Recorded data
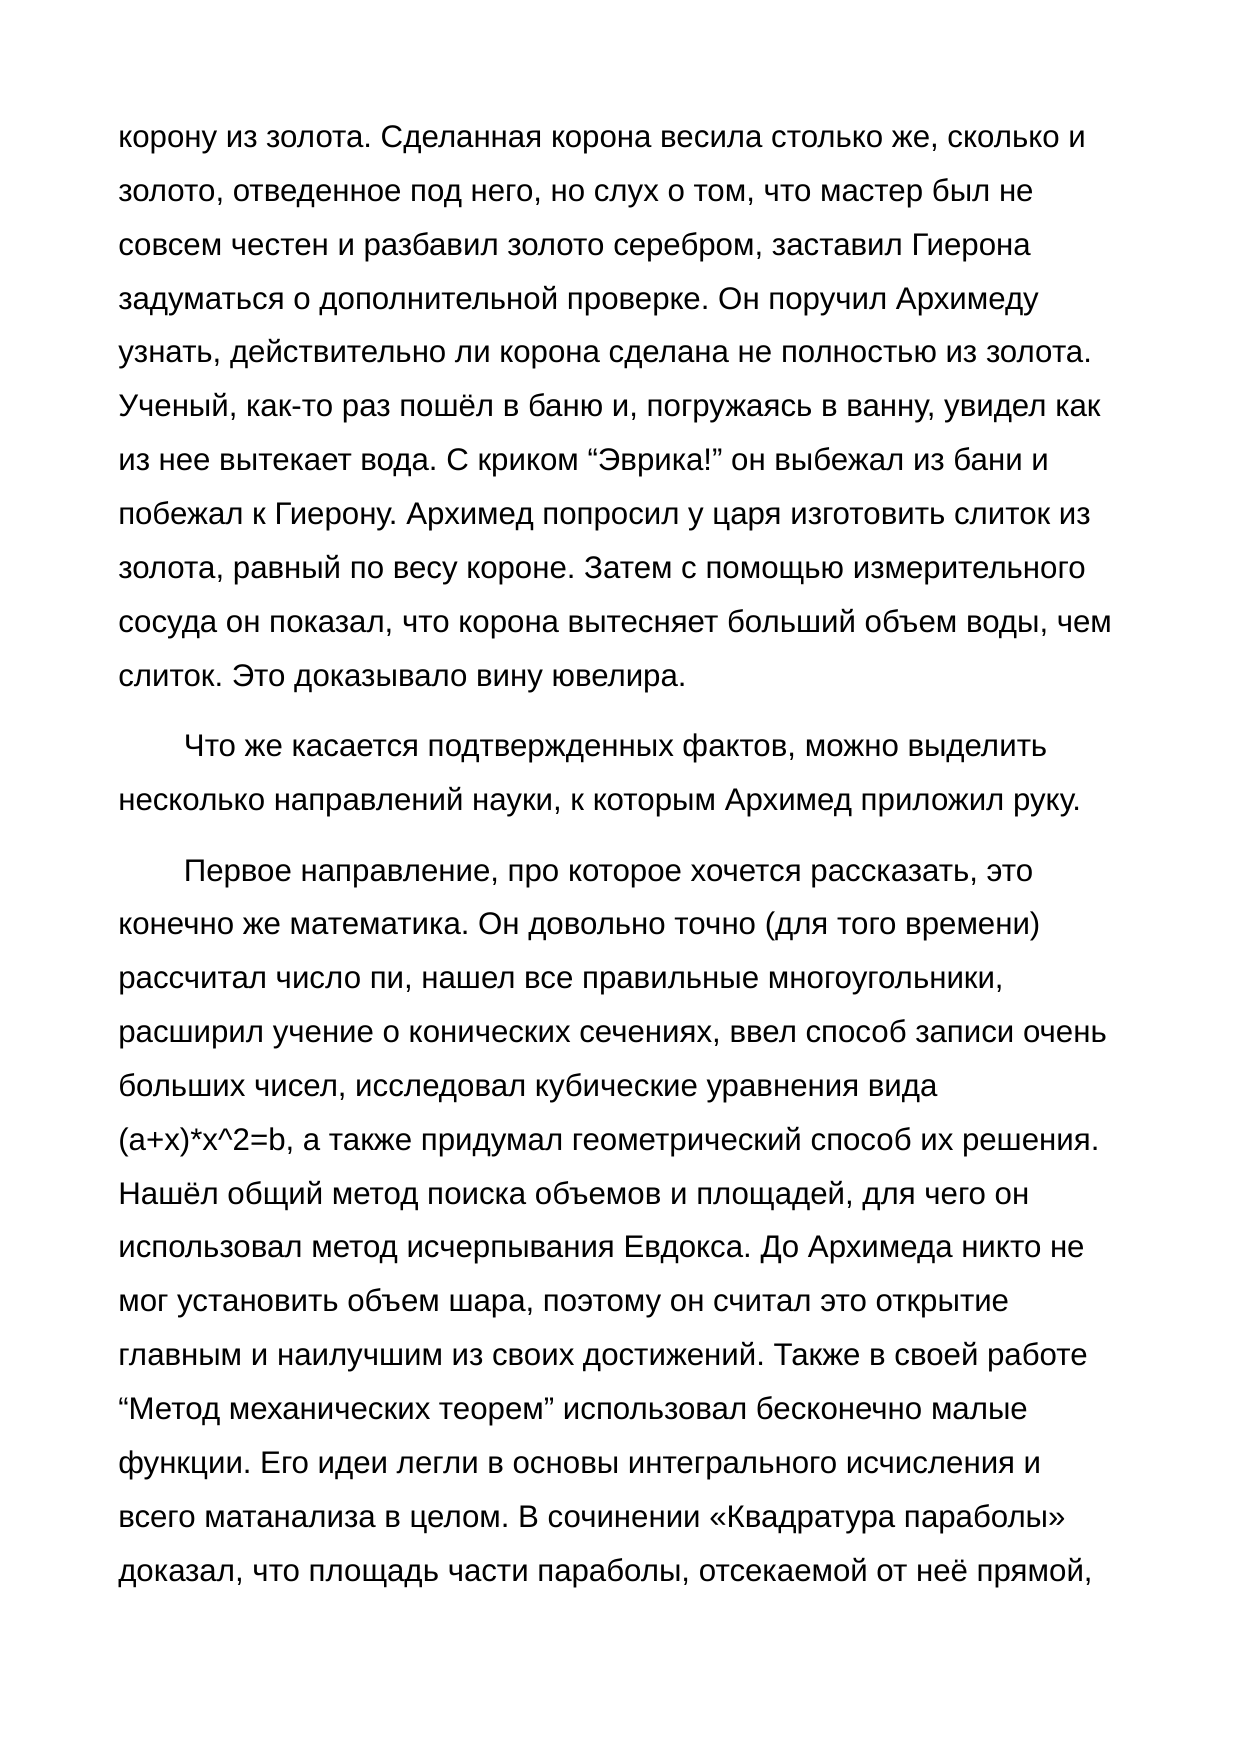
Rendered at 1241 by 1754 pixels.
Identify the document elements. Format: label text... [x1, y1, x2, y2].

text Первое направление, про которое хочется рассказать, это конечно же математика. Он довольно точно (для того времени) рассчитал число пи, нашел все правильные многоугольники, расширил учение о конических сечениях, ввел способ записи очень больших чисел, исследовал кубические уравнения вида (a+x)*x^2=b, а также придумал геометрический способ их решения. Нашёл общий метод поиска объемов и площадей, для чего он использовал метод исчерпывания Евдокса. До Архимеда никто не мог установить объем шара, поэтому он считал это открытие главным и наилучшим из своих достижений. Также в своей работе “Метод механических теорем” использовал бесконечно малые функции. Его идеи легли в основы интегрального исчисления и всего матанализа в целом. В сочинении «Квадратура параболы» доказал, что площадь части параболы, отсекаемой от неё прямой, [118, 852, 1122, 1588]
text Что же касается подтвержденных фактов, можно выделить несколько направлений науки, к которым Архимед приложил руку. [118, 727, 1122, 817]
text корону из золота. Сделанная корона весила столько же, сколько и золото, отведенное под него, но слух о том, что мастер был не совсем честен и разбавил золото серебром, заставил Гиерона задуматься о дополнительной проверке. Он поручил Архимеду узнать, действительно ли корона сделана не полностью из золота. Ученый, как-то раз пошёл в баню и, погружаясь в ванну, увидел как из нее вытекает вода. С криком “Эврика!” он выбежал из бани и побежал к Гиерону. Архимед попросил у царя изготовить слиток из золота, равный по весу короне. Затем с помощью измерительного сосуда он показал, что корона вытесняет больший объем воды, чем слиток. Это доказывало вину ювелира. [118, 118, 1122, 693]
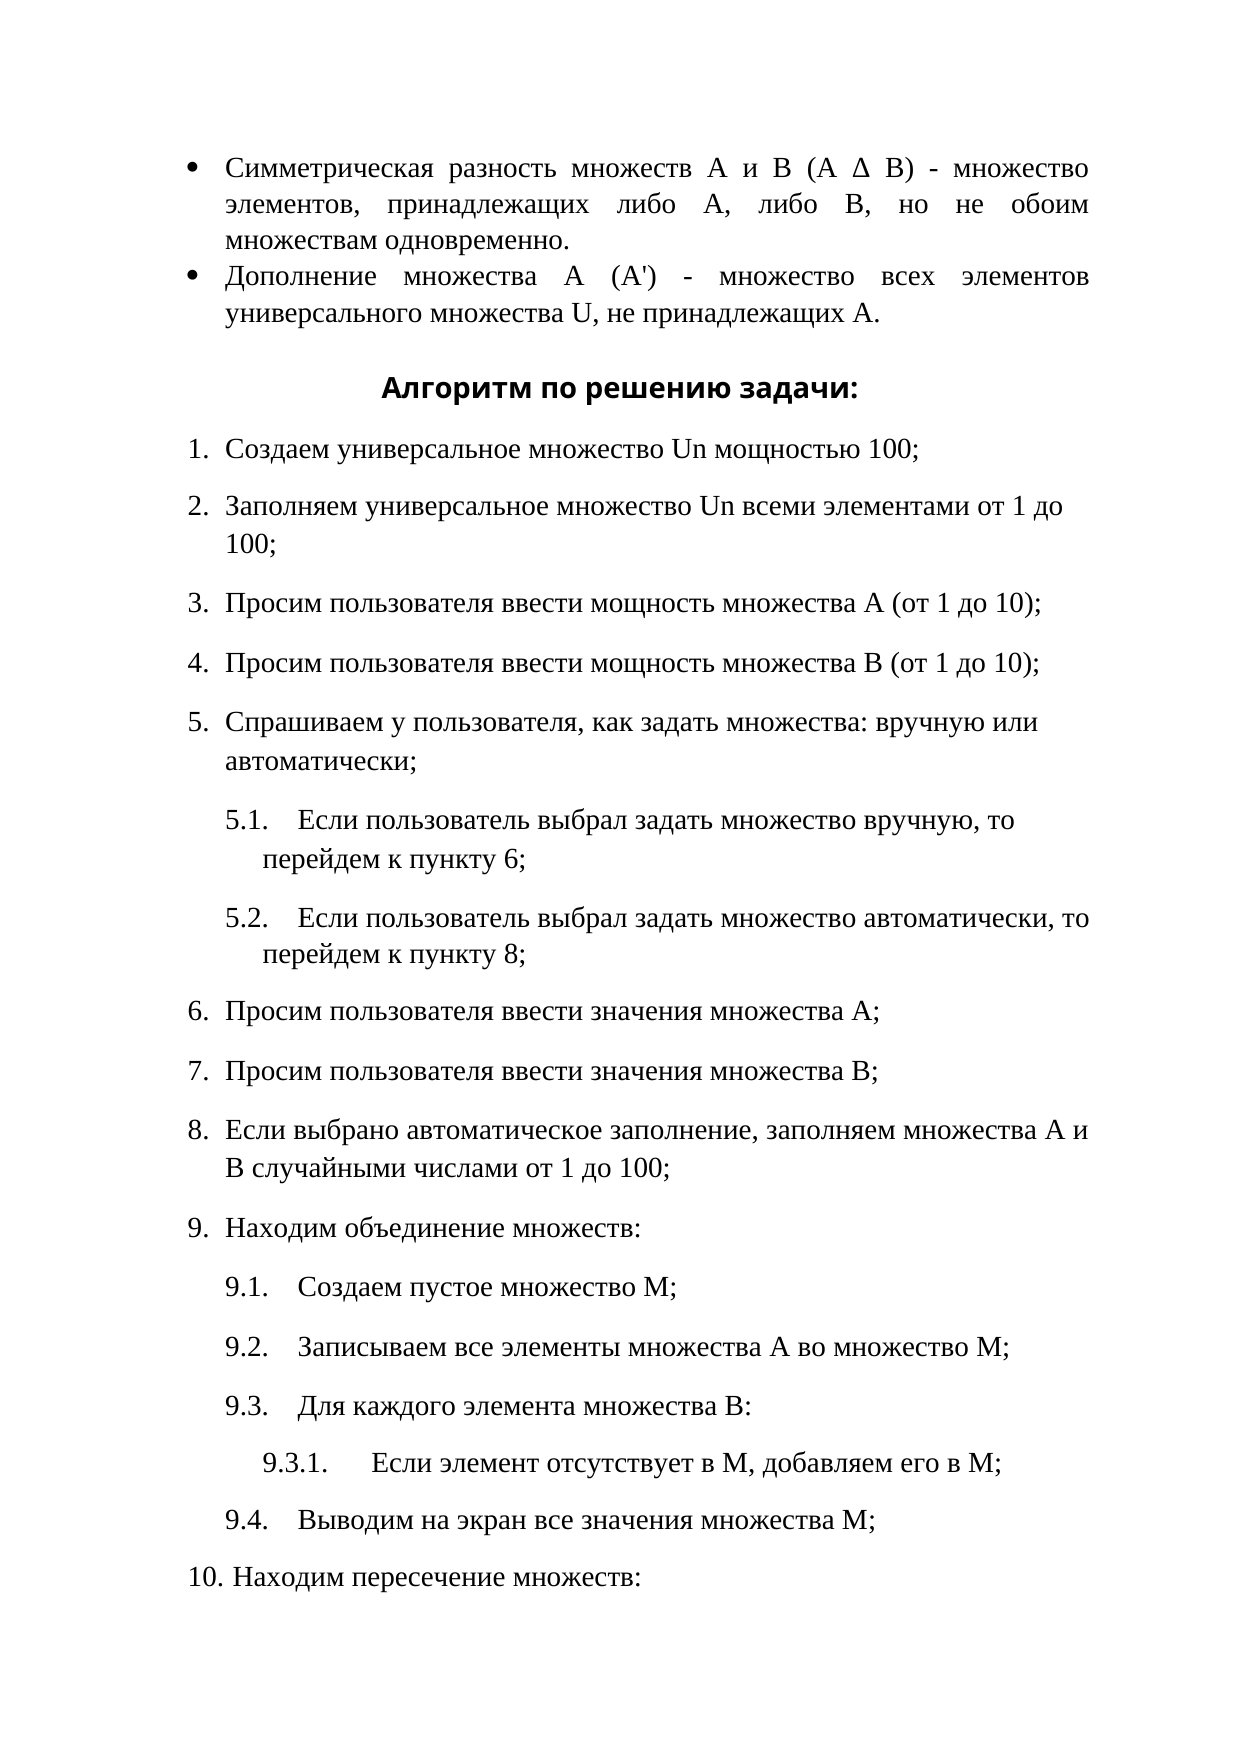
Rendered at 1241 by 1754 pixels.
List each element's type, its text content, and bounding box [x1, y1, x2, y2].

list Если элемент отсутствует в M, добавляем его в M; [262, 1445, 1090, 1479]
list Находим пересечение множеств: [187, 1559, 1090, 1593]
list Записываем все элементы множества A во множество M; [225, 1329, 1090, 1362]
list Просим пользователя ввести значения множества A; [187, 993, 1090, 1027]
list Просим пользователя ввести мощность множества В (от 1 до 10); [187, 645, 1090, 678]
list Просим пользователя ввести мощность множества А (от 1 до 10); [187, 586, 1090, 619]
list Заполняем универсальное множество Un всеми элементами от 1 до 100; [187, 488, 1090, 560]
list Если выбрано автоматическое заполнение, заполняем множества А и В случайными числами от 1 до 100; [187, 1112, 1090, 1184]
list Симметрическая разность множеств A и B (A Δ B) - множество элементов, принадлежащих либо A, либо B, но не обоим множествам одновременно. [187, 150, 1090, 256]
list Если пользователь выбрал задать множество вручную, то перейдем к пункту 6; [225, 802, 1090, 874]
list Находим объединение множеств: [187, 1210, 1090, 1243]
list Если пользователь выбрал задать множество автоматически, то перейдем к пункту 8; [225, 900, 1090, 970]
list Для каждого элемента множества B: [225, 1388, 1090, 1422]
list Спрашиваем у пользователя, как задать множества: вручную или автоматически; [187, 704, 1090, 776]
text Алгоритм по решению задачи: [150, 367, 1090, 407]
list Дополнение множества A (A') - множество всех элементов универсального множества U, не принадлежащих A. [187, 258, 1090, 328]
list Просим пользователя ввести значения множества B; [187, 1053, 1090, 1086]
list Создаем пустое множество M; [225, 1269, 1090, 1303]
list Выводим на экран все значения множества М; [225, 1502, 1090, 1536]
list Создаем универсальное множество Un мощностью 100; [187, 431, 1090, 464]
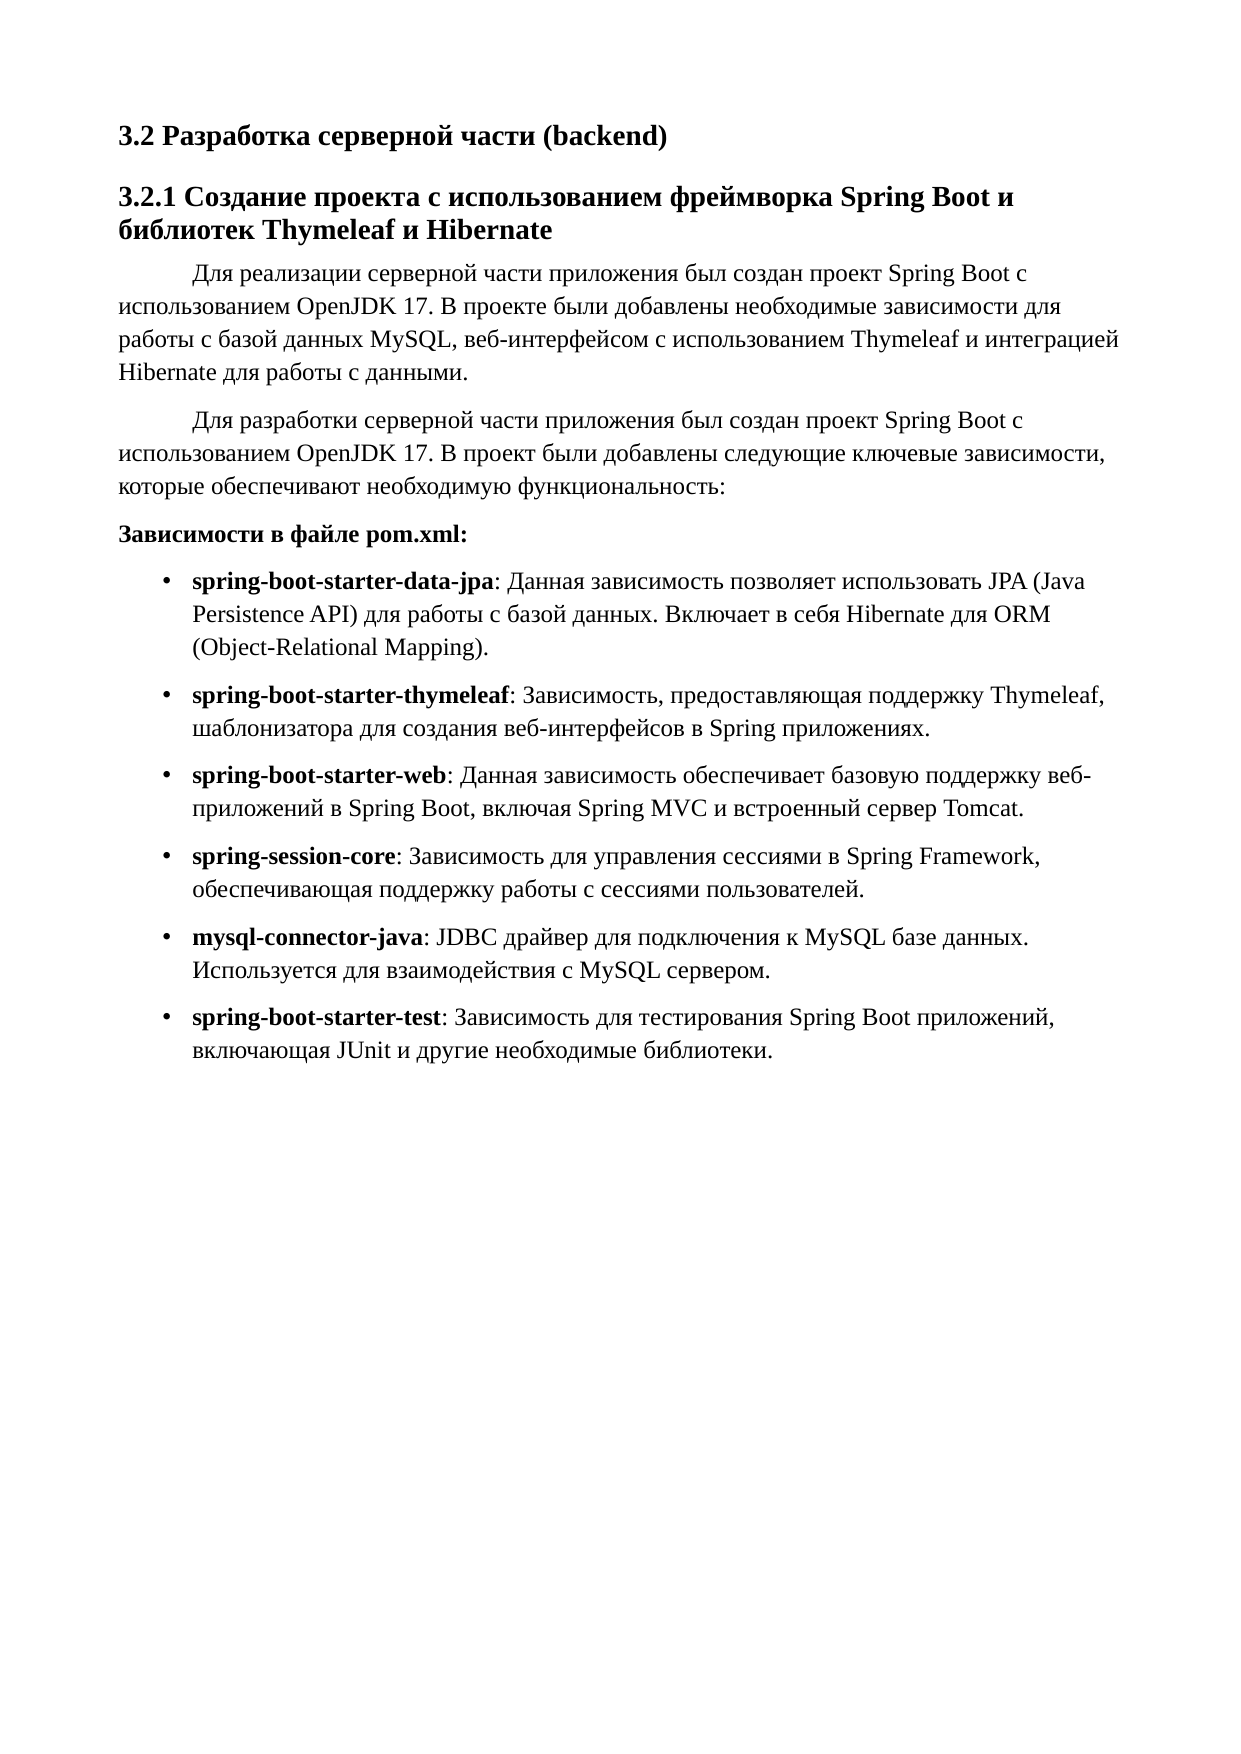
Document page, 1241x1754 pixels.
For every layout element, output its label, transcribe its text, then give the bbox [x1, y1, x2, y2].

#### [Given request]
Copy every line of the records above word for word, and leave out the pictures.

#### [Exercise answer]
Rendered at 1241 by 1754 pixels.
Identify the document elements. Format: label text... [x1, y1, x2, y2].

text Первое направление, про которое хочется рассказать, это конечно же математика. Он довольно точно (для того времени) рассчитал число пи, нашел все правильные многоугольники, расширил учение о конических сечениях, ввел способ записи очень больших чисел, исследовал кубические уравнения вида (a+x)*x^2=b, а также придумал геометрический способ их решения. Нашёл общий метод поиска объемов и площадей, для чего он использовал метод исчерпывания Евдокса. До Архимеда никто не мог установить объем шара, поэтому он считал это открытие главным и наилучшим из своих достижений. Также в своей работе “Метод механических теорем” использовал бесконечно малые функции. Его идеи легли в основы интегрального исчисления и всего матанализа в целом. В сочинении «Квадратура параболы» доказал, что площадь части параболы, отсекаемой от неё прямой, [118, 852, 1122, 1588]
text Что же касается подтвержденных фактов, можно выделить несколько направлений науки, к которым Архимед приложил руку. [118, 727, 1122, 817]
text корону из золота. Сделанная корона весила столько же, сколько и золото, отведенное под него, но слух о том, что мастер был не совсем честен и разбавил золото серебром, заставил Гиерона задуматься о дополнительной проверке. Он поручил Архимеду узнать, действительно ли корона сделана не полностью из золота. Ученый, как-то раз пошёл в баню и, погружаясь в ванну, увидел как из нее вытекает вода. С криком “Эврика!” он выбежал из бани и побежал к Гиерону. Архимед попросил у царя изготовить слиток из золота, равный по весу короне. Затем с помощью измерительного сосуда он показал, что корона вытесняет больший объем воды, чем слиток. Это доказывало вину ювелира. [118, 118, 1122, 693]
Rendered at 1241 by 1754 pixels.
List each element's type, its text content, and bounding box [x1, y1, x2, y2].

list Если элемент отсутствует в M, добавляем его в M; [262, 1445, 1090, 1479]
list Находим пересечение множеств: [187, 1559, 1090, 1593]
list Записываем все элементы множества A во множество M; [225, 1329, 1090, 1362]
list Просим пользователя ввести значения множества A; [187, 993, 1090, 1027]
list Просим пользователя ввести мощность множества В (от 1 до 10); [187, 645, 1090, 678]
list Просим пользователя ввести мощность множества А (от 1 до 10); [187, 586, 1090, 619]
list Заполняем универсальное множество Un всеми элементами от 1 до 100; [187, 488, 1090, 560]
list Если выбрано автоматическое заполнение, заполняем множества А и В случайными числами от 1 до 100; [187, 1112, 1090, 1184]
list Симметрическая разность множеств A и B (A Δ B) - множество элементов, принадлежащих либо A, либо B, но не обоим множествам одновременно. [187, 150, 1090, 256]
list Если пользователь выбрал задать множество вручную, то перейдем к пункту 6; [225, 802, 1090, 874]
list Находим объединение множеств: [187, 1210, 1090, 1243]
list Если пользователь выбрал задать множество автоматически, то перейдем к пункту 8; [225, 900, 1090, 970]
list Для каждого элемента множества B: [225, 1388, 1090, 1422]
list Спрашиваем у пользователя, как задать множества: вручную или автоматически; [187, 704, 1090, 776]
text Алгоритм по решению задачи: [150, 367, 1090, 407]
list Дополнение множества A (A') - множество всех элементов универсального множества U, не принадлежащих A. [187, 258, 1090, 328]
list Просим пользователя ввести значения множества B; [187, 1053, 1090, 1086]
list Создаем пустое множество M; [225, 1269, 1090, 1303]
list Выводим на экран все значения множества М; [225, 1502, 1090, 1536]
list Создаем универсальное множество Un мощностью 100; [187, 431, 1090, 464]
Document page, 1241x1754 pixels.
For every layout element, output its label, transcribe its text, then give the bbox [x1, y1, x2, y2].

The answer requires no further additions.